The start of a new year presents an opportunity to refocus our efforts on motivating employees and fostering an engaging, rewarding work environment.
HR and People teams and company leadership can set the tone for a productive 2019 with the right strategy in place – provided they don’t fall into the habit of common misconceptions about how to best encourage productivity in the workplace.
Companies that understand what motivates employees are sure to have a productive year. Here are the most common productivity myths and how to deliver on what employees really care about.
Myth #1: Employees want cool perks like ping pong tables or team outings
According to our latest research, ‘Why your workforce isn’t working’, only five percent of employees say they value benefits such as office games (ping pong tables) or team outings. This despite the fact that 40 percent of companies believe office games are important to employees. In fact, more than half of respondents said they found office games to be an ongoing distraction.
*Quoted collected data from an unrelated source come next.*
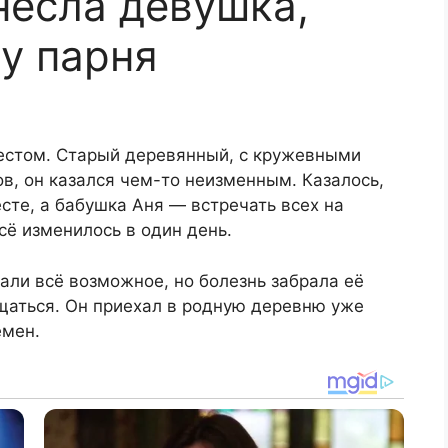
несла девушка,
 у парня
естом. Старый деревянный, с кружевными
ов, он казался чем-то неизменным. Казалось,
есте, а бабушка Аня — встречать всех на
сё изменилось в один день.
али всё возможное, но болезнь забрала её
щаться. Он приехал в родную деревню уже
ёмен.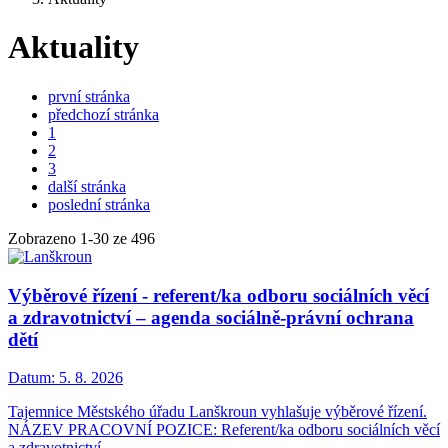
Aktuality
první stránka
předchozí stránka
1
2
3
další stránka
poslední stránka
Zobrazeno
1
-
30
ze 496
Výběrové řízení - referent/ka odboru sociálních věcí
a zdravotnictví – agenda sociálně-právní ochrana
dětí
Datum:
5. 8. 2026
Tajemnice Městského úřadu Lanškroun vyhlašuje výběrové řízení.
NÁZEV PRACOVNÍ POZICE: Referent/ka odboru sociálních věcí
a zdravotnictví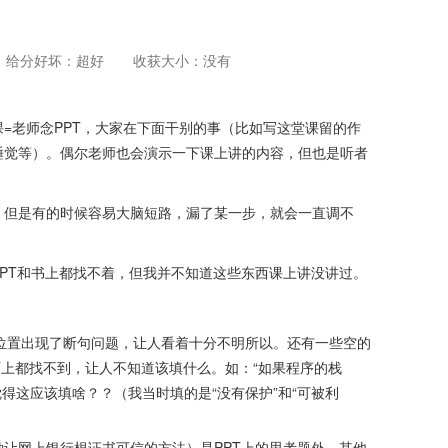
给分好坏：超好
收获大小：没有
=老师念PPT，大家在下面干别的事（比如写这堂课留的作
睡觉等）。偶尔老师也会演示一下课上讲的内容，但也是听者
，但是有的时候容易大脑短路，漏了某一步，就会一直调不
PT和书上都找不着，但我并不知道这些东西课上讲没讲过。
空的位置出现了断句问题，让人看着十分不明所以。还有一些空的
T上都找不到，让人不知道该填什么。如：“如果程序的栈
得这应该填啥？？（我当时填的是“没有保护”和“可被利
种让网上银行根证书可信的方法）是PPT上的思考题外，其他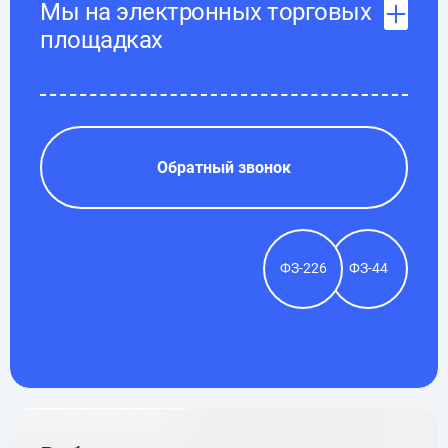
Мы на электронных торговых
площадках
Обратный звонок
ФЗ-226
ФЗ-44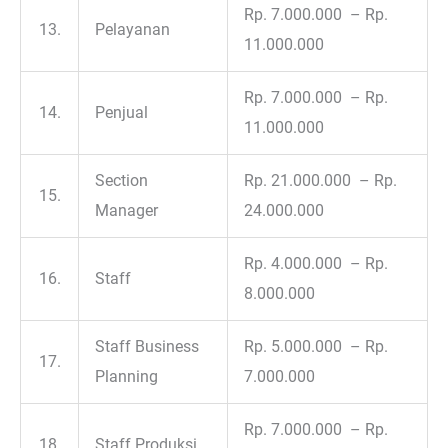
Rp. 7.000.000 – Rp.
13.
Pelayanan
11.000.000
Rp. 7.000.000 – Rp.
14.
Penjual
11.000.000
Section
Rp. 21.000.000 – Rp.
15.
Manager
24.000.000
Rp. 4.000.000 – Rp.
16.
Staff
8.000.000
Staff Business
Rp. 5.000.000 – Rp.
17.
Planning
7.000.000
Rp. 7.000.000 – Rp.
18.
Staff Produksi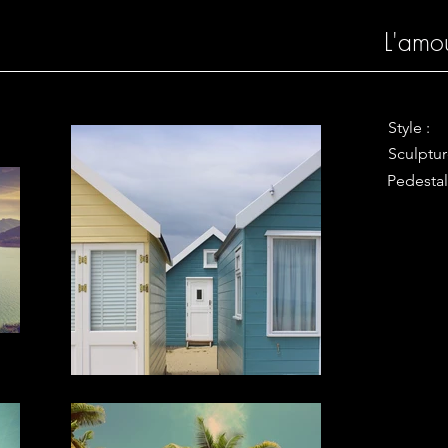
L'amo
Style :
Sculptur
Pedestal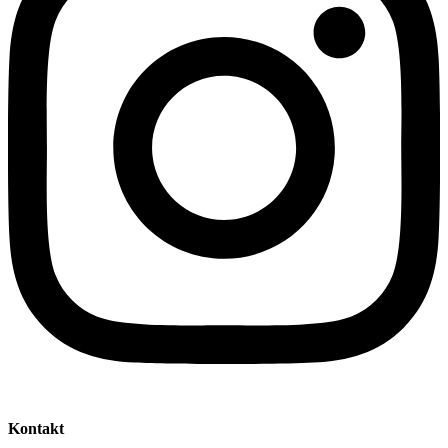
Kontakt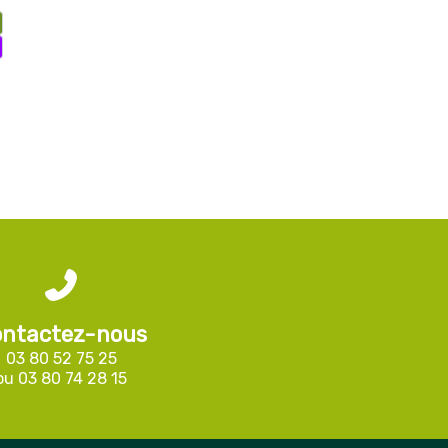
ntactez-nous
03 80 52 75 25
ou
03 80 74 28 15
Ultimately, employees don’t value gimmicks as much as their employers think. Instead of springing for a new ping pong or pool table, invest time in ensuring employees feel valued and recognised for their hard work.
Myth #2: Just saying ‘thank you’ is enough to show employees you appreciate their work
Saying ‘thank you’ is a great start, but 66 percent of employees we polled want to feel more valued and receive recognition for their work. They want to feel their company values the contribution they’re making to the business.
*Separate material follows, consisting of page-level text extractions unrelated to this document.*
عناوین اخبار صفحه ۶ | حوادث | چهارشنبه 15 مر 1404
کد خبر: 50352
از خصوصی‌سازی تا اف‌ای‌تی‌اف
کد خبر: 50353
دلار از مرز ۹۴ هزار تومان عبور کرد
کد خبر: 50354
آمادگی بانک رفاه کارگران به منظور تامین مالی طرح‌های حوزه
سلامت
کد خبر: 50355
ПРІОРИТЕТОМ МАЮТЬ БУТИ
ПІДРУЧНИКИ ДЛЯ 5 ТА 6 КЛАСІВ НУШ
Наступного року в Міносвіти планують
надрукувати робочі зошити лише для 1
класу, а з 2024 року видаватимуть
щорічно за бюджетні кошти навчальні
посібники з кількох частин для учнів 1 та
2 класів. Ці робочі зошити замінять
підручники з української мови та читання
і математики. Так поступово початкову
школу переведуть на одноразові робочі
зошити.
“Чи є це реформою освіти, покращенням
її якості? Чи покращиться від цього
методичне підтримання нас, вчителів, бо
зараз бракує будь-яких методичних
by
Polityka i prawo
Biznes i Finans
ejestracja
Go beyond ‘thank you’ by creating a system for rewarding and recognising good work. Whether it’s sending out a quarterly email to employees highlighting great performance or scheduling a monthly review session with management, it’s important to ensure your team feels appreciated and receives regular feedback.
Myth #3: Flexible work schedules and remote work distracts employees and harms productivity
Some companies may be hesitant to initiate flexible hours or work-from-home policies, but 81 percent of employees we spoke to say this kind of flexibility is vital. They want to work in an environment that is best for them, which will inevitably boost productivity.
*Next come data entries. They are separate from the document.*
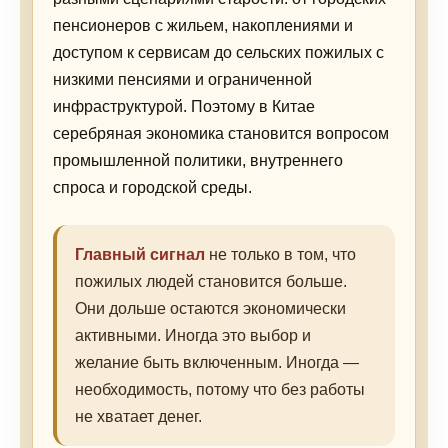
пенсионеров с жильем, накоплениями и
доступом к сервисам до сельских пожилых с
низкими пенсиями и ограниченной
инфраструктурой. Поэтому в Китае
серебряная экономика становится вопросом
промышленной политики, внутреннего
спроса и городской среды.
Главный сигнал
не только в том, что
пожилых людей становится больше.
Они дольше остаются экономически
активными. Иногда это выбор и
желание быть включенным. Иногда —
необходимость, потому что без работы
не хватает денег.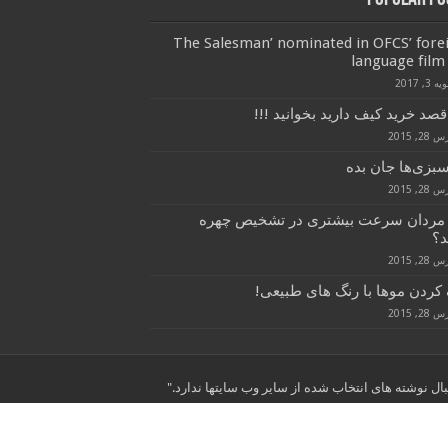
‘The Salesman’ nominated in OFCS’ fore
language film 
 3, 2017
قصد خرید کیف دارید بخوانید !!!
28, 2015
سبزی‌ها جان بده
28, 2015
 مردان سرعت بیشتری در تشخیص چهره
د؟
28, 2015
کردن موها با رنگ های طبیعی!
28, 2015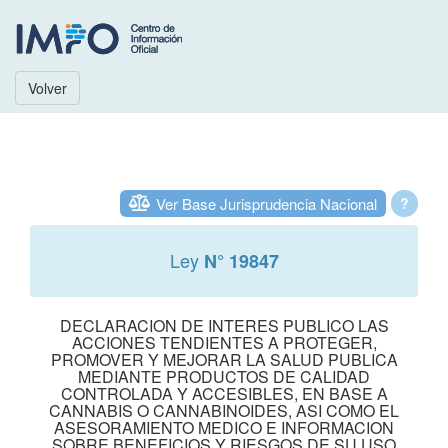
Volver
Ver Base Jurisprudencia Nacional
?
Ley
N° 19847
DECLARACION DE INTERES PUBLICO LAS
ACCIONES TENDIENTES A PROTEGER,
PROMOVER Y MEJORAR LA SALUD PUBLICA
MEDIANTE PRODUCTOS DE CALIDAD
CONTROLADA Y ACCESIBLES, EN BASE A
CANNABIS O CANNABINOIDES, ASI COMO EL
ASESORAMIENTO MEDICO E INFORMACION
SOBRE BENEFICIOS Y RIESGOS DE SU USO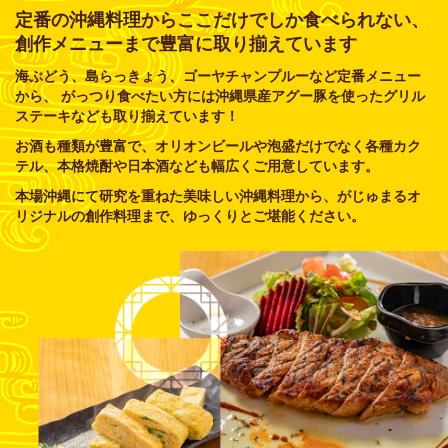
定番の沖縄料理からここだけでしか食べられない、
創作メニューまで豊富に取り揃えています
海ぶどう、島らっきょう、ゴーヤチャンプルーなど定番メニュー
から、 がっつり食べたい方には沖縄県産アグー豚を使ったグリル
ステーキなども取り揃えています！
お酒も種類が豊富で、オリオンビールや泡盛だけでなく各種カク
テル、本格焼酎や日本酒なども幅広くご用意しています。
本場沖縄にて研究を重ねた美味しい沖縄料理から、がじゅまるオ
リジナルの創作料理まで、ゆっくりとご堪能ください。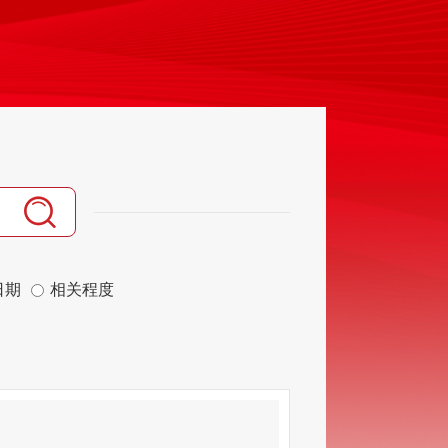
日期
相关程度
Why shouldn’t employees work from 7am and finish earlier if they’re more productive in the mornings? Why should parents have to miss the school run just to be seen to be in the office, when they may be working long evenings too?
Consider giving employees the freedom to create their own hours and work remotely, especially early in the year when morale tends to dip.
Myth #4: Wellness is only top-of-mind for employees in January
It’s likely your employees will return from holidays with wellness goals—both mental and physical. You should be prepared to support these initiatives year-round.
39 percent of employees we polled said they believe HR and People teams could do more to improve wellness at work. Although the start of the year is a great time to begin, if it’s not continued throughout the year, then it can seem like an empty gesture from employers.
Whether it’s offering subsidised gym membership, providing free fruit, ensuring there is mental health support in place, or demonstrating that the company values employee’s health and wellbeing through an instilled culture, this is something that’s important to employees every day.
Myth #5: Motivating employees is a priority when productivity is low
You’re reading this because you’re presuming that engagement and motivation is low at the start of the year – but is that really the case in your organisation? How do you know?
So many organisations make assumptions to inform HR and People goals based on gut feel. Instead, progressive HR and People teams should be using data and People analytics to build actionable insights. At what point in the year do you experience the highest turnover? Have you explored data from pulse surveys to understand what impacts engagement, and when? Accessing actionable insights can make the difference between understanding myths and reality.
Ready to become a People Company in 2019?
If you’re an organisation that understands the importance of real recognition over office games and gimmicks, gives employees the ability to choose when and where they work, offers wellness programs throughout the year, and makes decisions on data rather than gut feel, then you’re well on the way to becoming a truly people-focused organisation.
If you’re not, maybe now is the perfect time to start.